The description of the machine learning approach is somewhat unclear. It looks like that the authors used two feature selection methods, SVM-RFE and LASSO. However, it is unclear what features (X) were used and what the target variable (Y) was, as well as the dataset size, etc. Please clarify this in the Methods section to enhance transparency and reproducibility.
Author Response
Comments:
The authors present a study on the discovery of a novel target protein for diabetes-related cognitive impairment using machine learning and molecular docking. The manuscript is well-structured and in good shape. However, I have one comment regarding the machine learning part.
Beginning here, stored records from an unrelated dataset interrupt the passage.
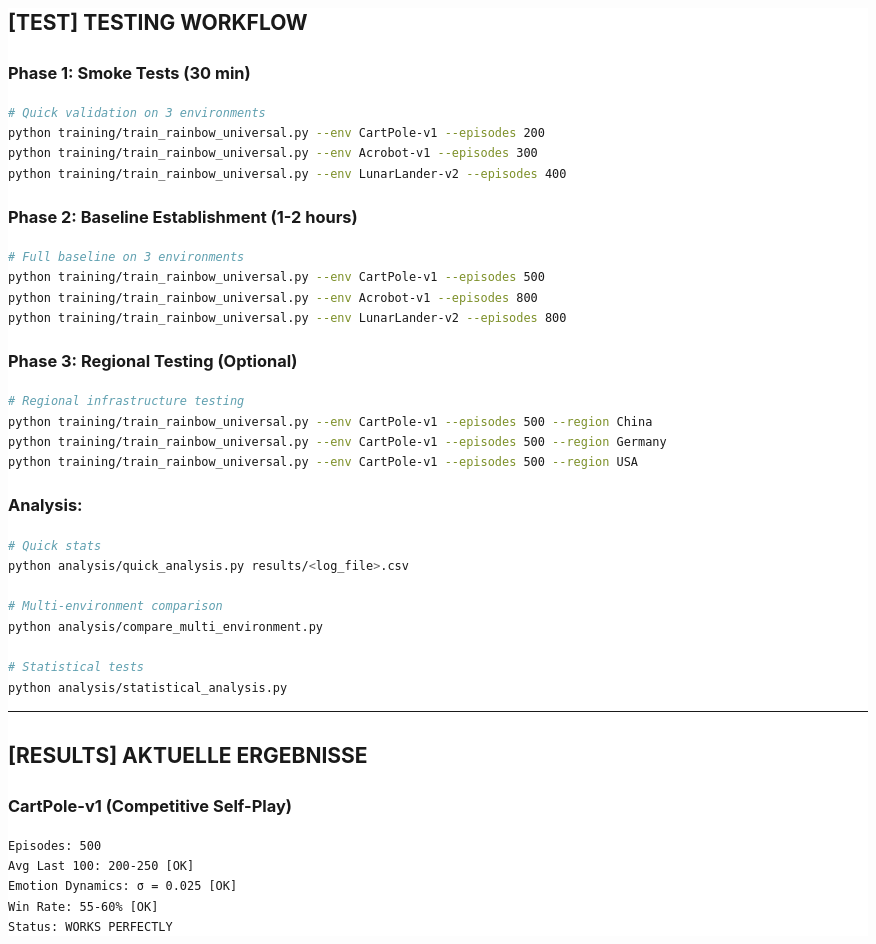 
## [TEST] TESTING WORKFLOW

### **Phase 1: Smoke Tests (30 min)**
```bash
# Quick validation on 3 environments
python training/train_rainbow_universal.py --env CartPole-v1 --episodes 200
python training/train_rainbow_universal.py --env Acrobot-v1 --episodes 300
python training/train_rainbow_universal.py --env LunarLander-v2 --episodes 400
```

### **Phase 2: Baseline Establishment (1-2 hours)**
```bash
# Full baseline on 3 environments
python training/train_rainbow_universal.py --env CartPole-v1 --episodes 500
python training/train_rainbow_universal.py --env Acrobot-v1 --episodes 800
python training/train_rainbow_universal.py --env LunarLander-v2 --episodes 800
```

### **Phase 3: Regional Testing (Optional)**
```bash
# Regional infrastructure testing
python training/train_rainbow_universal.py --env CartPole-v1 --episodes 500 --region China
python training/train_rainbow_universal.py --env CartPole-v1 --episodes 500 --region Germany
python training/train_rainbow_universal.py --env CartPole-v1 --episodes 500 --region USA
```

### **Analysis:**
```bash
# Quick stats
python analysis/quick_analysis.py results/<log_file>.csv

# Multi-environment comparison
python analysis/compare_multi_environment.py

# Statistical tests
python analysis/statistical_analysis.py
```

---

## [RESULTS] AKTUELLE ERGEBNISSE

### **CartPole-v1 (Competitive Self-Play)**
```
Episodes: 500
Avg Last 100: 200-250 [OK]
Emotion Dynamics: σ = 0.025 [OK]
Win Rate: 55-60% [OK]
Status: WORKS PERFECTLY
```
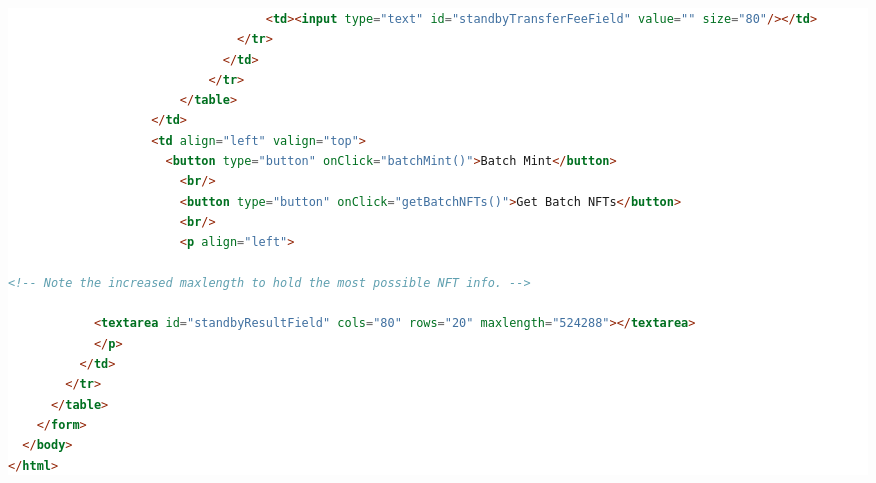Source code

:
 ```html
                                    <td><input type="text" id="standbyTransferFeeField" value="" size="80"/></td>
                                </tr>
                              </td>
                            </tr>
                        </table>
                    </td>
                    <td align="left" valign="top">
                      <button type="button" onClick="batchMint()">Batch Mint</button>
                        <br/>
                        <button type="button" onClick="getBatchNFTs()">Get Batch NFTs</button>
                        <br/>
                        <p align="left">
                                    
<!-- Note the increased maxlength to hold the most possible NFT info. -->

            <textarea id="standbyResultField" cols="80" rows="20" maxlength="524288"></textarea>
            </p>
          </td>
        </tr>
      </table>
    </form>
  </body>
</html>
```
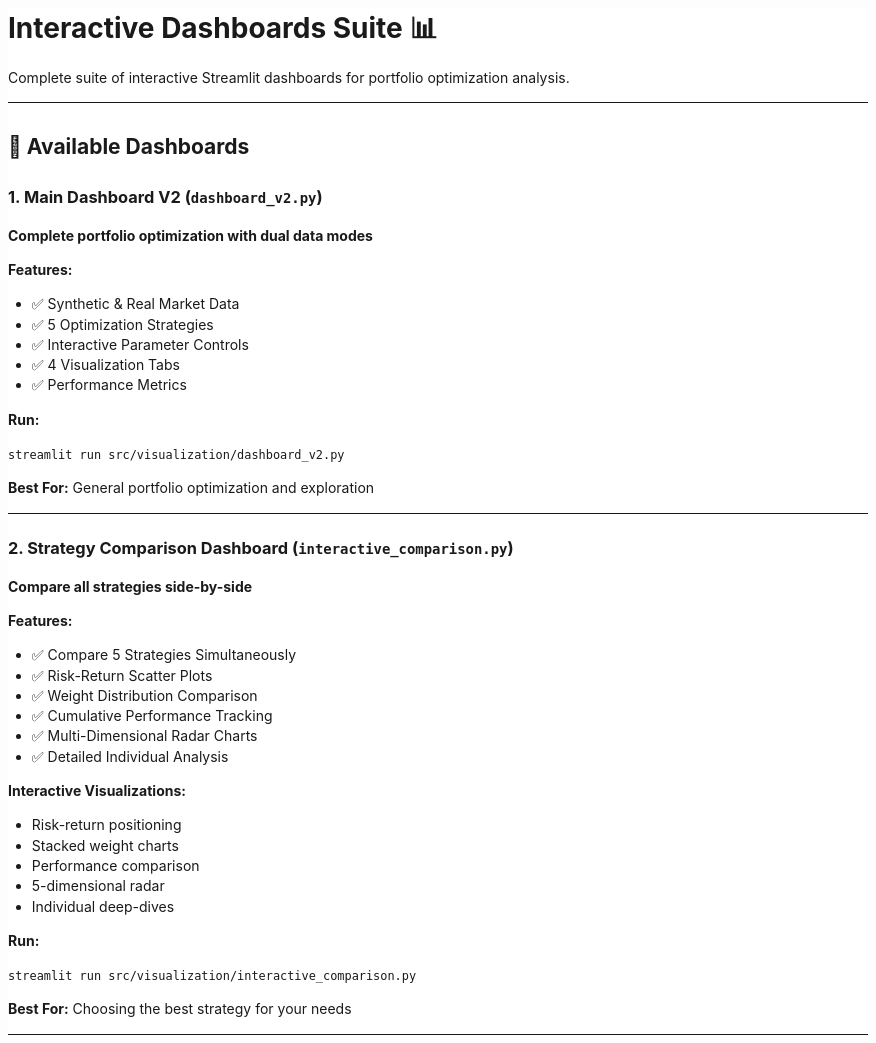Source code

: # Interactive Dashboards Suite 📊

Complete suite of interactive Streamlit dashboards for portfolio optimization analysis.

---

## 🎯 Available Dashboards

### 1. **Main Dashboard V2** (`dashboard_v2.py`)
**Complete portfolio optimization with dual data modes**

**Features:**
- ✅ Synthetic & Real Market Data
- ✅ 5 Optimization Strategies
- ✅ Interactive Parameter Controls
- ✅ 4 Visualization Tabs
- ✅ Performance Metrics

**Run:**
```bash
streamlit run src/visualization/dashboard_v2.py
```

**Best For:** General portfolio optimization and exploration

---

### 2. **Strategy Comparison Dashboard** (`interactive_comparison.py`)
**Compare all strategies side-by-side**

**Features:**
- ✅ Compare 5 Strategies Simultaneously
- ✅ Risk-Return Scatter Plots
- ✅ Weight Distribution Comparison
- ✅ Cumulative Performance Tracking
- ✅ Multi-Dimensional Radar Charts
- ✅ Detailed Individual Analysis

**Interactive Visualizations:**
- Risk-return positioning
- Stacked weight charts
- Performance comparison
- 5-dimensional radar
- Individual deep-dives

**Run:**
```bash
streamlit run src/visualization/interactive_comparison.py
```

**Best For:** Choosing the best strategy for your needs

---
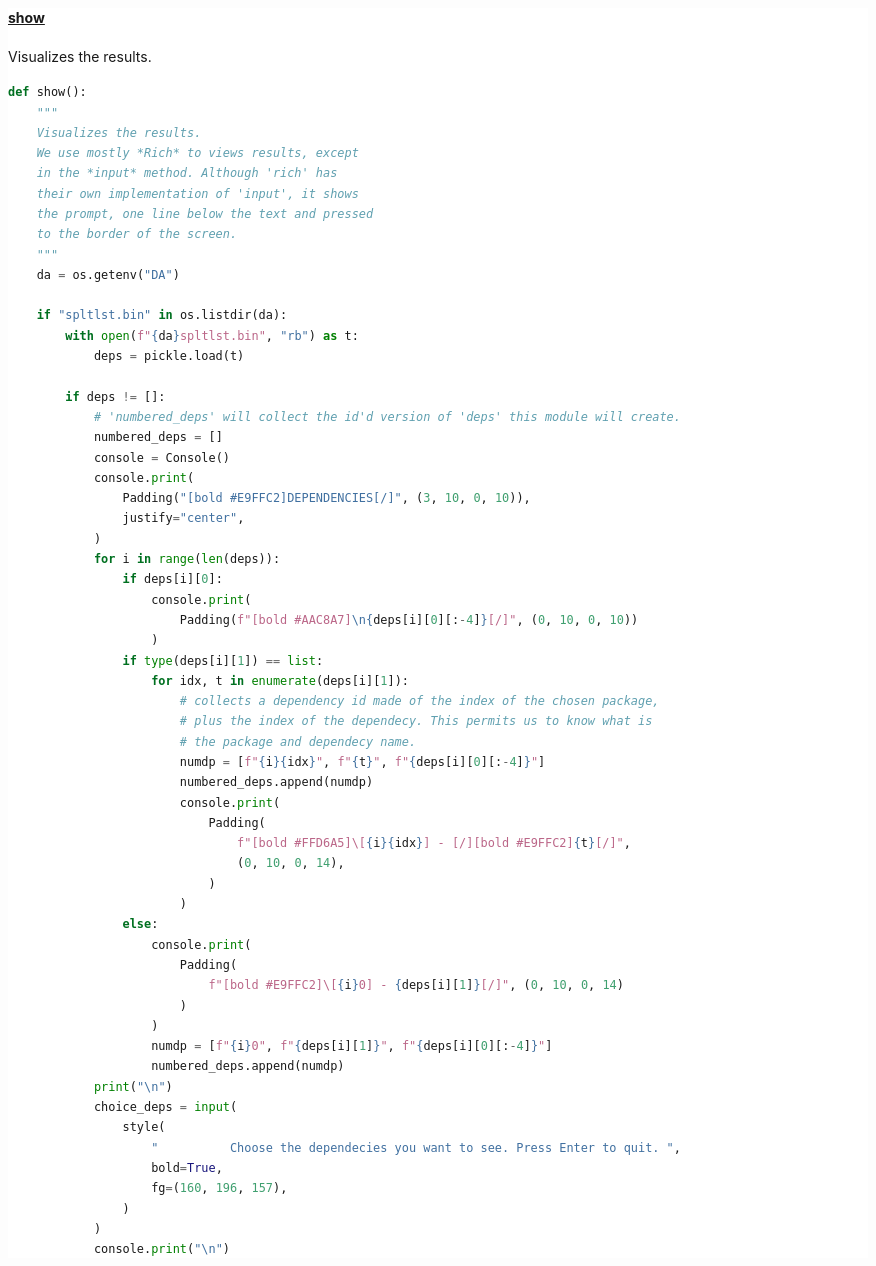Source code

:   
<h4><u>show</u></h4>  
  
Visualizes the results.  
  
```python
def show():
    """
    Visualizes the results.
    We use mostly *Rich* to views results, except
    in the *input* method. Although 'rich' has
    their own implementation of 'input', it shows
    the prompt, one line below the text and pressed
    to the border of the screen.
    """
    da = os.getenv("DA")

    if "spltlst.bin" in os.listdir(da):
        with open(f"{da}spltlst.bin", "rb") as t:
            deps = pickle.load(t)

        if deps != []:
            # 'numbered_deps' will collect the id'd version of 'deps' this module will create.
            numbered_deps = []
            console = Console()
            console.print(
                Padding("[bold #E9FFC2]DEPENDENCIES[/]", (3, 10, 0, 10)),
                justify="center",
            )
            for i in range(len(deps)):
                if deps[i][0]:
                    console.print(
                        Padding(f"[bold #AAC8A7]\n{deps[i][0][:-4]}[/]", (0, 10, 0, 10))
                    )
                if type(deps[i][1]) == list:
                    for idx, t in enumerate(deps[i][1]):
                        # collects a dependency id made of the index of the chosen package,
                        # plus the index of the dependecy. This permits us to know what is
                        # the package and dependecy name.
                        numdp = [f"{i}{idx}", f"{t}", f"{deps[i][0][:-4]}"]
                        numbered_deps.append(numdp)
                        console.print(
                            Padding(
                                f"[bold #FFD6A5]\[{i}{idx}] - [/][bold #E9FFC2]{t}[/]",
                                (0, 10, 0, 14),
                            )
                        )
                else:
                    console.print(
                        Padding(
                            f"[bold #E9FFC2]\[{i}0] - {deps[i][1]}[/]", (0, 10, 0, 14)
                        )
                    )
                    numdp = [f"{i}0", f"{deps[i][1]}", f"{deps[i][0][:-4]}"]
                    numbered_deps.append(numdp)
            print("\n")
            choice_deps = input(
                style(
                    "          Choose the dependecies you want to see. Press Enter to quit. ",
                    bold=True,
                    fg=(160, 196, 157),
                )
            )
            console.print("\n")

```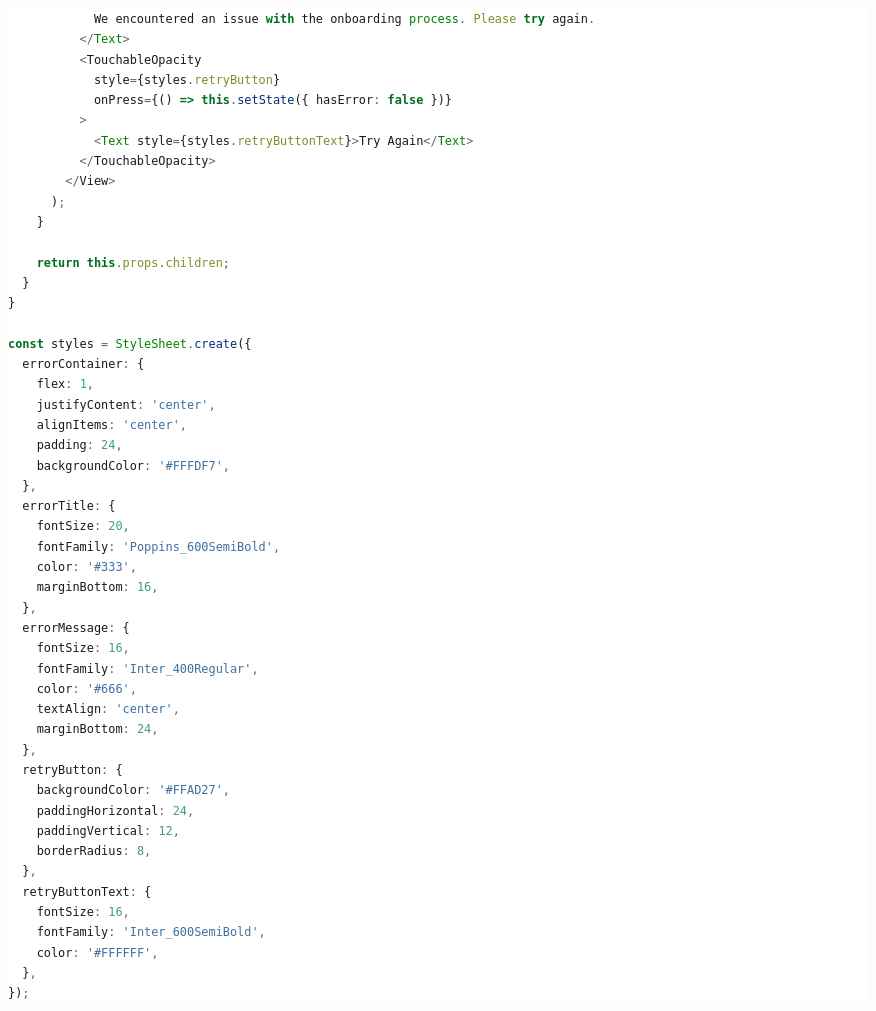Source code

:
 ```typescript
            We encountered an issue with the onboarding process. Please try again.
          </Text>
          <TouchableOpacity 
            style={styles.retryButton}
            onPress={() => this.setState({ hasError: false })}
          >
            <Text style={styles.retryButtonText}>Try Again</Text>
          </TouchableOpacity>
        </View>
      );
    }

    return this.props.children;
  }
}

const styles = StyleSheet.create({
  errorContainer: {
    flex: 1,
    justifyContent: 'center',
    alignItems: 'center',
    padding: 24,
    backgroundColor: '#FFFDF7',
  },
  errorTitle: {
    fontSize: 20,
    fontFamily: 'Poppins_600SemiBold',
    color: '#333',
    marginBottom: 16,
  },
  errorMessage: {
    fontSize: 16,
    fontFamily: 'Inter_400Regular',
    color: '#666',
    textAlign: 'center',
    marginBottom: 24,
  },
  retryButton: {
    backgroundColor: '#FFAD27',
    paddingHorizontal: 24,
    paddingVertical: 12,
    borderRadius: 8,
  },
  retryButtonText: {
    fontSize: 16,
    fontFamily: 'Inter_600SemiBold',
    color: '#FFFFFF',
  },
});
```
The description of the machine learning approach is somewhat unclear. It looks like that the authors used two feature selection methods, SVM-RFE and LASSO. However, it is unclear what features (X) were used and what the target variable (Y) was, as well as the dataset size, etc. Please clarify this in the Methods section to enhance transparency and reproducibility.
Response:
We are grateful for your constructive feedback regarding the clarity of our machine learning methodology. Your comments have helped us significantly improve the transparency and reproducibility of our work.
In response to your concerns, we have made substantial revisions to the manuscript, particularly in the Methods section (4.3.3), where we have now provided a comprehensive description of our machine learning approach. The modifications include:
- Detailed Dataset Characteristics:
- We have explicitly stated the sample size (11 samples, comprising 5 normal controls and 6 T2DM patients with cognitive impairment)
- We have clearly defined the features (X) as 106 differentially expressed genes
- We have specified the target variable (Y) as the binary classification of cognitive status
- Thorough Feature Selection Process:
For LASSO regression:
- We have detailed the input matrix dimensions (106 × 11)
- We have specified the optimization criterion and cross-validation approach
- We have explained the parameter selection process
For SVM-RFE:
- We have outlined the kernel function choice
- We have described the ranking criterion and feature elimination process
- We have detailed the cross-validation methodology
Furthermore, we have enhanced the Discussion section with a methodological consideration paragraph that addresses the robustness of our approach despite the relatively small sample size, emphasising how the combination of two independent methods (LASSO regression and SVM-RFE) helps mitigate potential bias.
We believe these revisions have substantially improved the manuscript by:
- Enhancing the transparency of our machine learning methodology
- Ensuring the reproducibility of our analytical approach
- Demonstrating the rigour of our methodological framework
We trust these modifications adequately address your concerns and provide the clarity you sought regarding our machine learning approach. We welcome any additional feedback you may have.
Round 2
Reviewer 2 Report
Comments and Suggestions for Authors
Thanks for the detailed response. my comments has been solved.